Doing your job is not about what anyone else thinks about you, or it. Your perfect job is about what makes you happy, and what makes you feel valuable to the world. This value doesn’t come from some random set of guidelines for your life, set by parents or society or any other pressures; but from an indescribable feeling inside which you get when you’ve completed a day at work, to your own satisfaction. Photo: Ben Bialek
When people hear about my lifestyle as a guide in Alaska their first response, whether vocal or not, is typically this; ‘What are you planning on doing after you’re done guiding’? The assumption is, guiding is a job you take to have fun, before figuring out what you want to do with your life and settling down with a real job. I never initially thought I’d be doing this a few years down the road, but a change in mindset led me to a much happier lifestyle and career path.
I’m a smart guy. I grew up with parents who loved me and cared about my education and upbringing enough, and I was very privileged in those ways. I grew up in a society of monotony and linearity and most of all, pressure. If you were a smart person, you went to college, decided what you wanted to do to make a difference in this world, and worked at that goal for the rest of your life. You were supposed to be making people’s lives better who were less fortunate than you. I respect that, but looking back, more than anything I wish I could have been exposed to a more diverse range of lifestyles than sitting in a lab or at a desk, as every good academic should.
The majority of people spend their whole lives saving for that one big vacation for their kids, maybe grandkids, maybe both, to enjoy together. More and more often, families are coming to Alaska to enjoy their time in the Last Frontier, an unknown but accessible part of the world. I take this context extremely seriously. I might be one of few ‘real Alaskans’* these people meet, and often times what we get to do together are those which will leave the most memorable impact of their trips. Sometimes the impression of this place I love so much will rely entirely on our interactions, and I take this challenge very seriously.

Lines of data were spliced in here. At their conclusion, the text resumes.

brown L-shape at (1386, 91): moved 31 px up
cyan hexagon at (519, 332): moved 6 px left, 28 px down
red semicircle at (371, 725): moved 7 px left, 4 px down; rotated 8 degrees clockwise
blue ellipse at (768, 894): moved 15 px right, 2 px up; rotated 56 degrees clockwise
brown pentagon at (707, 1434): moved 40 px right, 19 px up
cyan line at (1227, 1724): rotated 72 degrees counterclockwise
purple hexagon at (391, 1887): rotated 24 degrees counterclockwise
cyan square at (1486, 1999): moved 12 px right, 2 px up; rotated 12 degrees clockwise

My guests and clients have been through as much as anything. They’ve worked their years to gain the freedom to vacation with their family or their significant others. They deserve my 100% with every single interaction, and to be enthralled with this land as much as I was when I first visited 4 years ago.

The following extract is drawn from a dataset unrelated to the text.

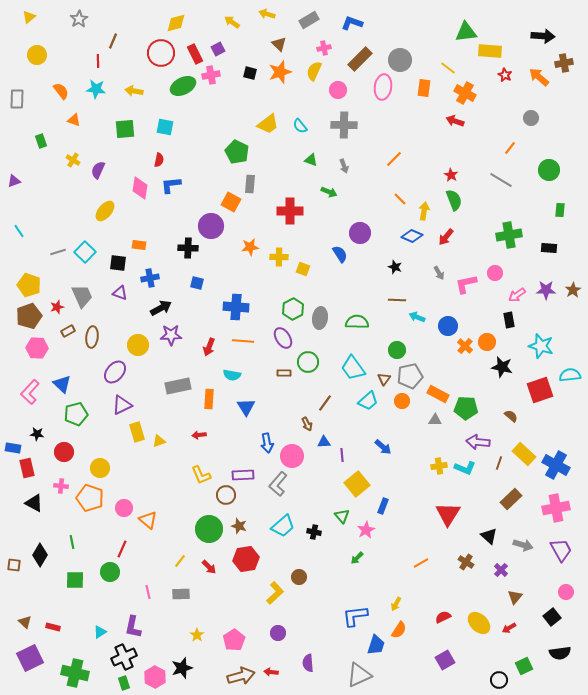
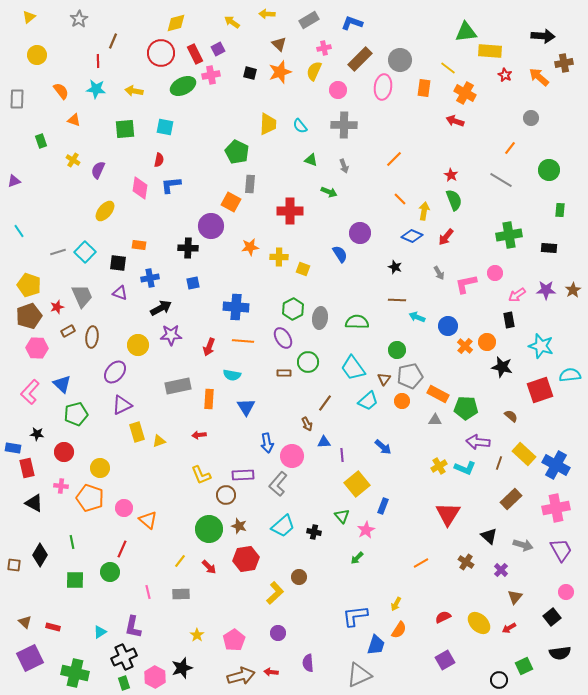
yellow arrow at (267, 14): rotated 14 degrees counterclockwise
yellow trapezoid at (268, 124): rotated 50 degrees counterclockwise
blue square at (197, 283): moved 4 px left; rotated 24 degrees counterclockwise
yellow cross at (439, 466): rotated 21 degrees counterclockwise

Since I moved up here, I’ve run logistics on glaciers, national parks, and on the water. I’ve guided in all of these same beautiful places, leading people to views and experiences they never could have imagined possible. I’ve expanded people’s horizons, opening them up to activities they didn’t think were possible at their age, or never even realized existed. And I’ve gotten good at it. The feedback I get back is phenomenal. Guests have turned into lifelong friends, and I look forward to seeing them here in Alaska year after year, exposing them to new highs every time. But I don’t work for myself…yet. And associating with the right people and companies, is a struggle for every seasonal employee, and is really what I wanted most to reflect on today.
What happens when you’re working your tail off for someone else? Someone who doesn’t share your values, or morals? Someone who takes you for granted? How can you keep yourself happy, keep your self-worth high, and your mind in the right place?
Here’s what I think. I think you’ll be ok. If you’ve come to this point in your life, you’re introspective, you’re free-thinking, and you know your worth.
But keep yourself strong, and don’t let anyone take these things away from you.
There’s two simultaneous extremes happening right now in society. There’s a massive group of companies and corporations which care about money; and a growing network of small family businesses which care about the livelihood of their guests and their employees. I’ve been with both, multiple times.
There’s never a time where selling your worth is worth it. I’m not saying you should impulsively quit your job; but if time and time again you feel let down, and your value is not being appreciated, there is someone out there who will appreciate your worth. Nothing is more important than your own mental health, and coming out of every day proud of what you did and how you overcame the challenges thrown at you. If we keep giving in, letting companies get the best of us, they will never learn. If they truly think you’re not worth keeping around, let them see what it’s like without you. Be strong, be independent, and be proud; because the best of the best will always be sought after, and you will always land on your feet.
About the Author~
As a former microbiologist, my path has taken a sharp turn away from the mundane and towards an exciting career as a guide all over Alaska. From glaciers to sea kayaking, I’ve had the privilege to hone my skills while enjoying this amazing place with wonderful people. Everything in Alaska, from the scenery to native culture and modern practices, fascinate me. It’s taken a lot for a D.C-born city boy to become the man I am now, hunting and gathering for my own food, with the dream of living off the grid; but here I am, and I couldn’t be happier. Though the summer season isn’t shabby (especially when you’re sailing the open sea, looking at whales and orca every day) I really prefer winter in Alaska. Snow-covered mountains and skiing as far as you can imagine, there’s never a day off wasted. Please, come visit me, make yourself at home, and enjoy the wonders of this wonderland I’m lucky enough to call home.